§ DATA FOR REVIEW

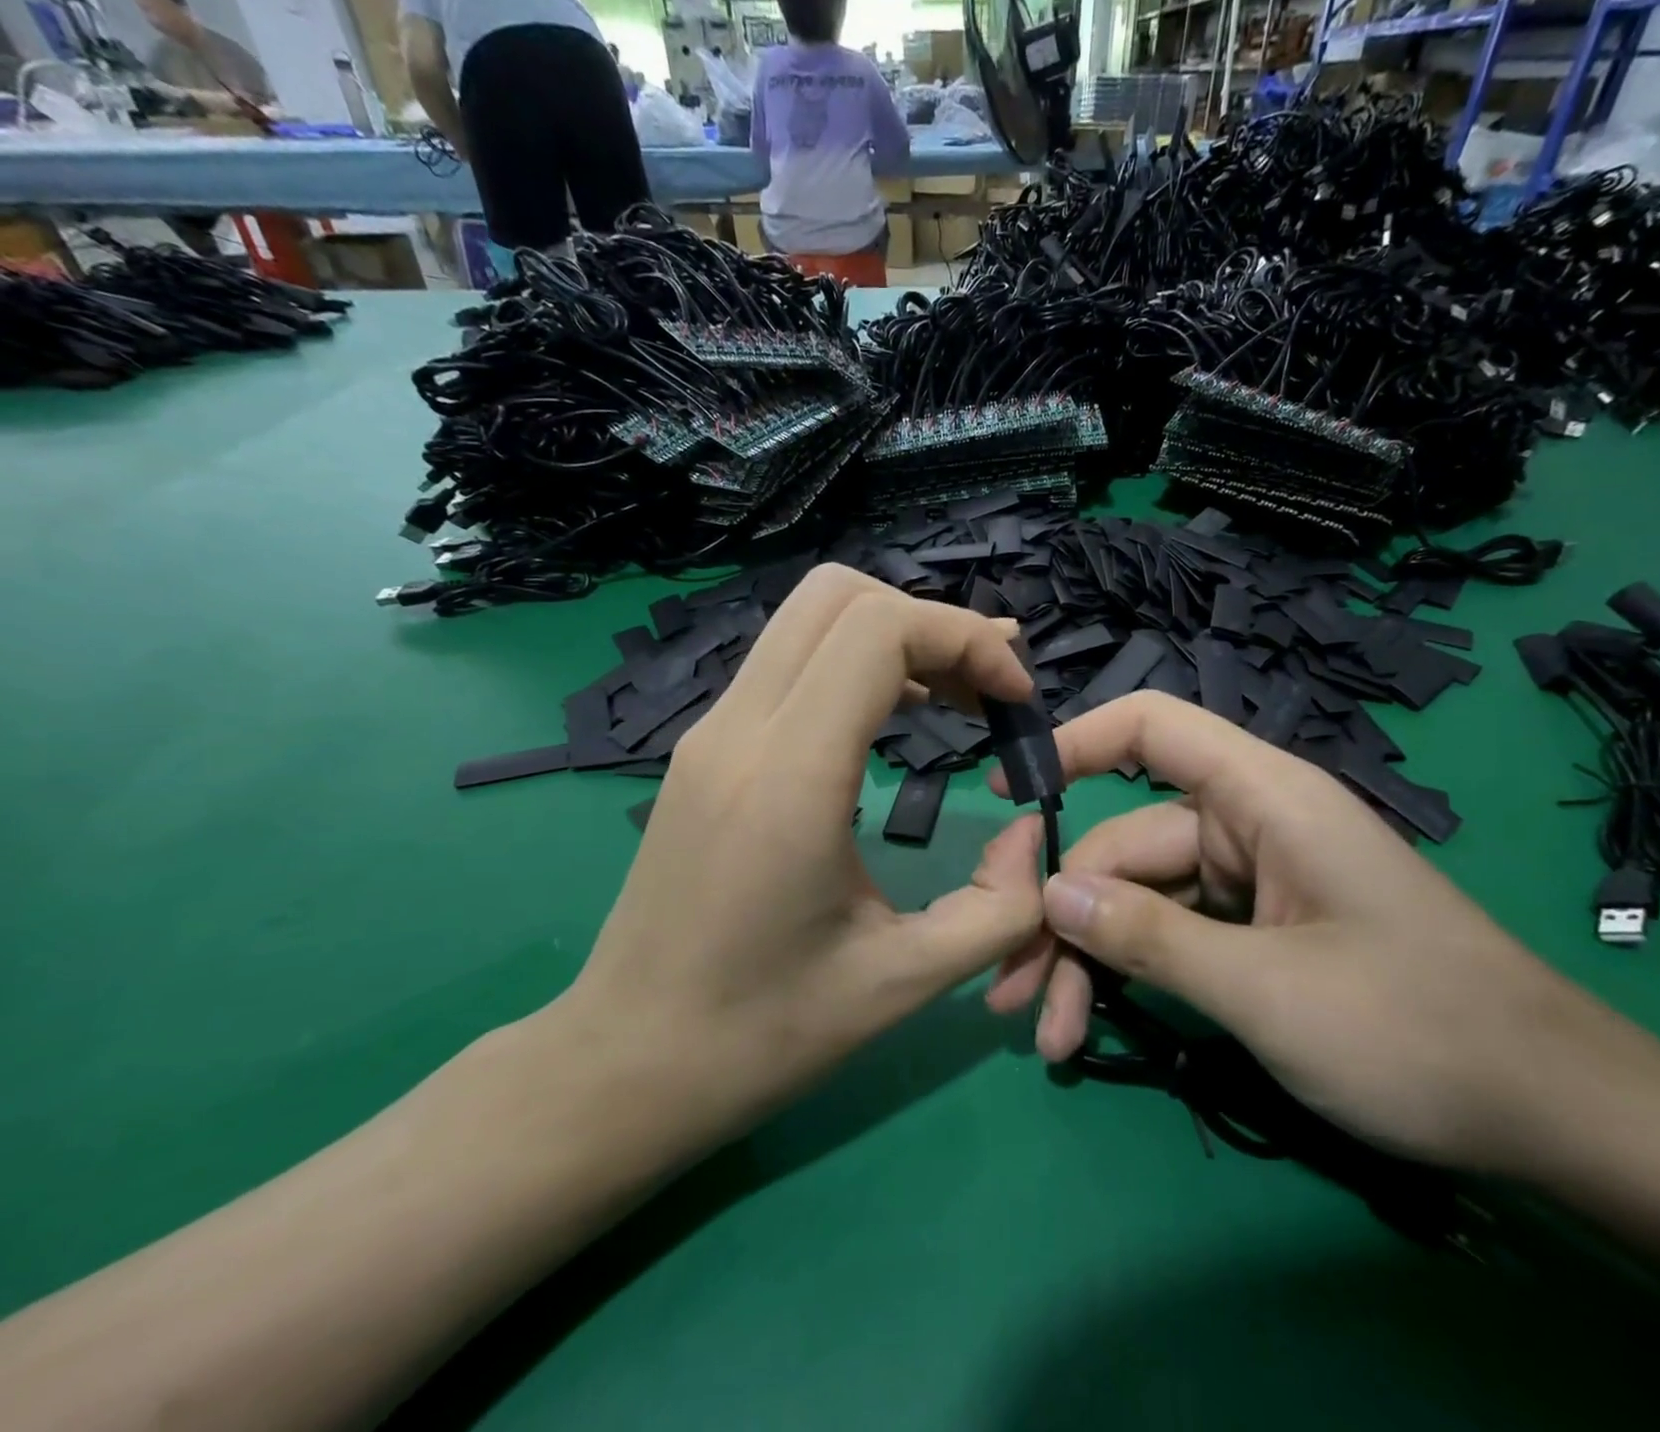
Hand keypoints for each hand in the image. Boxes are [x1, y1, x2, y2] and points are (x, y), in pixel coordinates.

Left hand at [553, 565, 1045, 1153]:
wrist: (625, 1064)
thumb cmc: (762, 1034)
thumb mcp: (904, 981)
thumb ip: (1000, 906)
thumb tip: (1034, 833)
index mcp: (790, 776)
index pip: (879, 629)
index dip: (964, 639)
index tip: (1014, 699)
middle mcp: (740, 729)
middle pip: (838, 594)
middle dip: (930, 623)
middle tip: (985, 689)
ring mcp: (710, 731)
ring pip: (808, 618)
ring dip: (893, 636)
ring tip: (953, 697)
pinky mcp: (704, 748)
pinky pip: (787, 662)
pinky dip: (853, 663)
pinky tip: (891, 717)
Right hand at [986, 692, 1625, 1173]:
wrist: (1557, 1116)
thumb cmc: (1419, 1031)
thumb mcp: (1267, 991)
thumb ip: (1150, 937)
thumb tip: (1051, 894)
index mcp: (1262, 797)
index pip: (1151, 728)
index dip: (1075, 743)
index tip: (1007, 793)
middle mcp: (1248, 825)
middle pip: (1125, 841)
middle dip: (1064, 913)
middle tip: (1009, 987)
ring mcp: (1251, 881)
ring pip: (1139, 899)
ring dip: (1088, 960)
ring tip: (1043, 1032)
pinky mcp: (1256, 931)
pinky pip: (1172, 935)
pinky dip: (1130, 978)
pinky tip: (1088, 1029)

§ WHAT YOU NEED TO DO
Exactly reproduce the run of lines from the start of the listing through the line with "ring pip: (808, 618)", inclusive; pictures are not copied.

§ SOLUTION FOR THIS TASK
Hand keypoints for each hand in the image. Boxes are [x1, y1, x2, y2] and points are (x, y), in pixel coordinates.

Left hand at [553, 565, 1045, 1153]:
wrist: (625, 1064)
thumb cmc: (762, 1034)
thumb mcp: (904, 981)
thumb ip: (1000, 906)
thumb tip: (1034, 833)
index mcp: (790, 776)
index pip: (879, 629)
index dip: (964, 639)
index tip: (1014, 699)
middle mcp: (740, 729)
middle pip: (838, 594)
middle dip: (930, 623)
middle tip: (985, 689)
ring mcp: (710, 731)
ring pip: (808, 618)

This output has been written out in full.